Annunciare il Risorto significa credere in una vittoria definitiva sulla morte, sull’odio e noi ne vogliamo essere i primi portatori!

Le mamme in genere sono molto più sensibili alla pace di noi uomini: se comandassero loro gli stati non entrerebbero mai in guerra, loro che sarebbero pure disposte  a morire per difendere i propri figli e invece sono obbligate a raccoglierne i cadaveri!

Maria è la madre e la Regina della Pace anche perché ha patito la morte di suo figlio su di sé e lo ha riaccolto tra le braccia come segno di pace vera per il mondo … invece purtroppo tante mamme vengono uccise tra di noi per femminicidio, che riteniamo un assurdo, ma che è lo sbocco di tanto odio coltivato a lungo nel cuore, nel pensiero.

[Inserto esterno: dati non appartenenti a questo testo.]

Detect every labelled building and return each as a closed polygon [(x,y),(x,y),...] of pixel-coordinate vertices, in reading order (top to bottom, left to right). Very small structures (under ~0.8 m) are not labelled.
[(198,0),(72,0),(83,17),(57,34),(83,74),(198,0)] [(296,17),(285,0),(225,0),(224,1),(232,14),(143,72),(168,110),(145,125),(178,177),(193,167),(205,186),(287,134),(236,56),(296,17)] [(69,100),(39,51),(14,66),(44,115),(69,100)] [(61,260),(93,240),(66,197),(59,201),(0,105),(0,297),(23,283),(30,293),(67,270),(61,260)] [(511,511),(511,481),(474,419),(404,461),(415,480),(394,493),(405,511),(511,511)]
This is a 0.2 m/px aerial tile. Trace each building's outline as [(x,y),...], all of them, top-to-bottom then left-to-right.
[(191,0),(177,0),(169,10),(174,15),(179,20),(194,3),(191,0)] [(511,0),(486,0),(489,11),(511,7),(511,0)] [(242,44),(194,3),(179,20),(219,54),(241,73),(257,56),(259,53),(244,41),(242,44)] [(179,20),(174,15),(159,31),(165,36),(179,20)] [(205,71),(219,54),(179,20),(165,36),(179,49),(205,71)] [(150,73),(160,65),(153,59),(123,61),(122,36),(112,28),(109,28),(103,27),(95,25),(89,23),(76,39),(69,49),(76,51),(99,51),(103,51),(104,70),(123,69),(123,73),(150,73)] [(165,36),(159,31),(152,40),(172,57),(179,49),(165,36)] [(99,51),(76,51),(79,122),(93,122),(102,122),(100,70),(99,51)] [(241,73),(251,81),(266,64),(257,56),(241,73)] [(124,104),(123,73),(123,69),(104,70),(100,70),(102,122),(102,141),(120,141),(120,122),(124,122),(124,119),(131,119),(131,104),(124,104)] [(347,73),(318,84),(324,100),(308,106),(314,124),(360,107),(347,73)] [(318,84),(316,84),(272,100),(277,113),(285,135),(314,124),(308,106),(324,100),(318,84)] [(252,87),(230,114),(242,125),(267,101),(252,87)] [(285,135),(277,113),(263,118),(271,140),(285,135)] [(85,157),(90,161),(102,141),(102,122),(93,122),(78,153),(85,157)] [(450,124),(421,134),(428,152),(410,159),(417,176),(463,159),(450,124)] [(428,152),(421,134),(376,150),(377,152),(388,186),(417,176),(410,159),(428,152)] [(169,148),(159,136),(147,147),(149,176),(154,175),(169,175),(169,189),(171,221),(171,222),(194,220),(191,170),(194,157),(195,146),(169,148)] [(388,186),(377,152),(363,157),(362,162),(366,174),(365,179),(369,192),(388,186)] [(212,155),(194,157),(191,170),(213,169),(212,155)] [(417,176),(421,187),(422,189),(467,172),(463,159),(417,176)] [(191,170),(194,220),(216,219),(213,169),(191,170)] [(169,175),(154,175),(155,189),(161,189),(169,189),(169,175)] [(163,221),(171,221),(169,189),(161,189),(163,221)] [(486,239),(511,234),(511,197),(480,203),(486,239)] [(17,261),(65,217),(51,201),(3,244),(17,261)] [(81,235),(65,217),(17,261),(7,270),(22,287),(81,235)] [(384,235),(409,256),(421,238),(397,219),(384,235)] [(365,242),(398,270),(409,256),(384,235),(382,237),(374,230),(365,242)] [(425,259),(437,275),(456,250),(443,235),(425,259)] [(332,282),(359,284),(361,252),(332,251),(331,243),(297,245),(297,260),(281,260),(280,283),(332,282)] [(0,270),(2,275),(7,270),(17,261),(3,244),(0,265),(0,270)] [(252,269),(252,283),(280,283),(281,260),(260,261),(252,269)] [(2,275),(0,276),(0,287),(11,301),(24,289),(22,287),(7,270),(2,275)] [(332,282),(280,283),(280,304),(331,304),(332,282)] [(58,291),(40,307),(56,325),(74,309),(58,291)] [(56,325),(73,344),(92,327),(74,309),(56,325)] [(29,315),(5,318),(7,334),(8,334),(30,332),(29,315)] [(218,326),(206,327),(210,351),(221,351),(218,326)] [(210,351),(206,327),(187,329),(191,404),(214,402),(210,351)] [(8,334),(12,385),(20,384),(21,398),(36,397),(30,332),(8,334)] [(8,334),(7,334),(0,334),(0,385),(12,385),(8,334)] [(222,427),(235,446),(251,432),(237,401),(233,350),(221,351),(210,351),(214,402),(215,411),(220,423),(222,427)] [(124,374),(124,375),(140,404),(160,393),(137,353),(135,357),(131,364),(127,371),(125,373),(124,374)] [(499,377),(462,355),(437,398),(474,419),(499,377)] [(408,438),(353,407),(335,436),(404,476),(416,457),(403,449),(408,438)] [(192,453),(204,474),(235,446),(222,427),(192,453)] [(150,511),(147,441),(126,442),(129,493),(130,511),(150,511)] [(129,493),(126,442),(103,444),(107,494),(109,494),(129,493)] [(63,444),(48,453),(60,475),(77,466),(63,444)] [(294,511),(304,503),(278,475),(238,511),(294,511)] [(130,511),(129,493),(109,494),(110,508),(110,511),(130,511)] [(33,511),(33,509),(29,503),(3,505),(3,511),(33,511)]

Se vogliamo che la nostra difesa della pace nel mondo sia vera e autentica, realizzabile, dobbiamo stanare dal nostro cuore ogni traccia di odio anche se sommersi da ingiustizie.

Papa Francesco ci invita a pregare, ogni giorno di questo maggio, la Madonna per la pace.

17 Maggio 2022
+Domenico

Veniamo ad abitare in te

Una riflessione sul Vangelo secondo Giovanni (Gv 14, 21-26)

Lettura del Vangelo secondo Giovanni

In quel tempo, Gesù disse ai suoi discepoli: «Chi accoglie i miei comandamenti e li osserva, questi è colui che mi ama. Chi ama me sarà amato dal Padre mio e anch’io lo amerò e mi manifesterò a lui». Gli disse Giuda, non l’Iscariòta: «Signore, come è accaduto che devi manifestarti a noi, e non al mondo?». Gli rispose Gesù: «Se uno mi ama, osserverà la mia parola e il Padre mio lo amerà e noi verremo a lui e prenderemo dimora presso di lui. Chi non mi ama, non osserva le mie parole; e la parola che voi ascoltate non è mia, ma del Padre che mi ha mandato. Vi ho detto queste cose mentre sono ancora presso di voi. Ma il Paràclito, lo Spirito Santo che il Padre manderà nel mio nome, lui vi insegnerà ogni cosa e vi ricorderà tutto ciò che io vi ho detto».

Audio della riflessione

Ascoltare una parola è godere di una compagnia. Spesso quando ti senti solo, ti vengono in mente le parole degli amici, del papà o della mamma, di persone di cui hai fiducia. Ti trovi magari in difficoltà o sei sopra pensiero, o senti l’urgenza di dover decidere e trovi bello sentirti risuonare una parola dentro di te che ti dà certezza, compagnia, forza per procedere.

Con la Parola di Dio è ancora più vero. Dice il vangelo: chi ascolta la mia parola può contare sulla mia presenza. Se mi ami e ascolti quel che dico, veniamo ad abitare in te. La mia parola non è una informazione fredda, una risposta  che chiude un desiderio, ma è una presenza viva che scava dentro di te, allarga la tua domanda, la approfondisce, non la chiude come si fa con un tombino su cui  si colloca una botola, ma la ritiene una sete che  ha bisogno di una sorgente.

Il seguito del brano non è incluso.